▶ _PAGE TEXT_:
----------------

# Nissan X trail T30 motor question



## bizer (Jul 29, 2009)

Hi,

I have a T30 2,2 diesel 2003 with some 340000 km on the clock, just resently when the engine is running in idle, the car seems to be shaking much more than before, its when it has an rpm of about 900 - if I increase it to say 1000 rpm, the problem decreases. A mechanic have suggested that the shaft chain, has to be replaced and this should cure the problem, is he right or do anyone of you have any other ideas as to what could cause this problem. any suggestion is more than welcome.


----------



## tigercub (Mar 20, 2011)

*shaking*

change the sparkplugs:balls:


----------



## janarth (Oct 14, 2004)

*Don't do it*

Diesels don't have spark plugs. check engine mount first!


----------



## tigercub (Mar 20, 2011)

my bad...sorry! In Canada our Xtrails are all gas


----------



## aussietrail (Sep 24, 2004)

If the engine vibration goes away at 1000RPM then all you need to do is perform the idle re-learn procedure. Alternatively, your mechanic can do this for you with Consult II. He also needs to check the throttle position sensor.


----------



## bizer (Jul 29, 2009)

*motor mount*

Hi Guys, many thanks for your feedback it helps a lot, does anyone know the OEM numbers for the motor mounts, front L/R and rear - I want to try and find some on the web. Finn


----------



## bizer (Jul 29, 2009)

even at 1000 rpm there is still some vibration, but how do I perform the re-learn idle procedure? Finn


----------



## dilick (Mar 2, 2014)

----------------

▶ _WORK INSTRUCTIONS_:
(a) Could you reproduce the part of the X-Trail forum thread starting at "## aussietrail (Sep" and ending at "throttle position sensor."?
(b) In the X-Trail forum thread, what does janarth say to check first?

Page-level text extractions
----------------

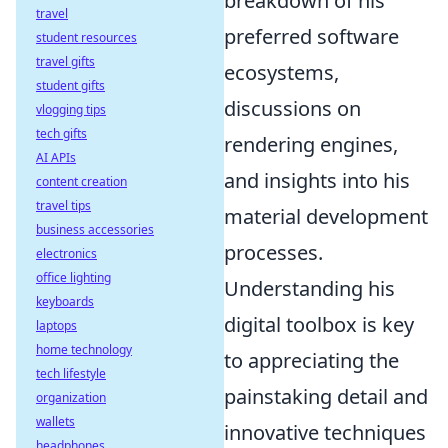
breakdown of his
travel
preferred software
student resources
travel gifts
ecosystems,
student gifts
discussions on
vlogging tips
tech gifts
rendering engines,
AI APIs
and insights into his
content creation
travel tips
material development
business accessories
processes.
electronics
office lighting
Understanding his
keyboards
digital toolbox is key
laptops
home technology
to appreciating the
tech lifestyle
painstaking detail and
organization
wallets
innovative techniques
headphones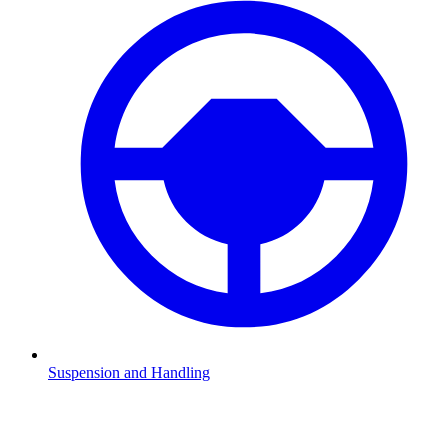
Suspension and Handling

----------------

▶ _ANSWERS TO THE EXERCISE_:
(a)
## aussietrail (Sep 24, 2004)

If the engine vibration goes away at 1000RPM then all you need to do is perform the idle re-learn procedure. Alternatively, your mechanic can do this for you with Consult II. He also needs to check the throttle position sensor.

(b) The engine mount.